Ribosome Biogenesis Alterations in Colorectal Cancer

Slimane

Marcel

Fenouil

et al. 2020

Many studies have focused on understanding the regulation and functions of aberrant protein synthesis in colorectal cancer (CRC), leaving the ribosome, its main effector, relatively underappreciated in CRC. The production of functional ribosomes is initiated in the nucleolus, requires coordinated ribosomal RNA (rRNA) processing and ribosomal protein (RP) assembly, and is frequently hyperactivated to support the needs in protein synthesis essential to withstand unremitting cancer cell growth. This elevated ribosome production in cancer cells includes a strong alteration of ribosome biogenesis homeostasis that represents one of the hallmarks of cancer cells. None of the ribosome production steps escape this cancer-specific dysregulation. This review summarizes the early and late steps of ribosome biogenesis dysregulations described in CRC cell lines, intestinal organoids, CRC stem cells and mouse models, and their possible clinical implications.
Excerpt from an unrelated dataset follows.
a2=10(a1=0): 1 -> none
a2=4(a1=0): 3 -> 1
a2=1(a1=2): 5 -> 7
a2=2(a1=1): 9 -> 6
We highlight how this cancer-related ribosome biogenesis, both at quantitative and qualitative levels, can lead to the synthesis of ribosomes favoring the translation of mRNAs encoding hyperproliferative and survival factors. We also discuss whether cancer-related ribosome biogenesis is a mere consequence of cancer progression or is a causal factor in CRC, and how altered ribosome biogenesis pathways can represent effective targets to kill CRC cells. The association between exacerbated CRC cell growth and alteration of specific steps of ribosome biogenesis is highlighted as a key driver of tumorigenesis, providing promising perspectives for the implementation of predictive biomarkers and the development of new therapeutic drugs.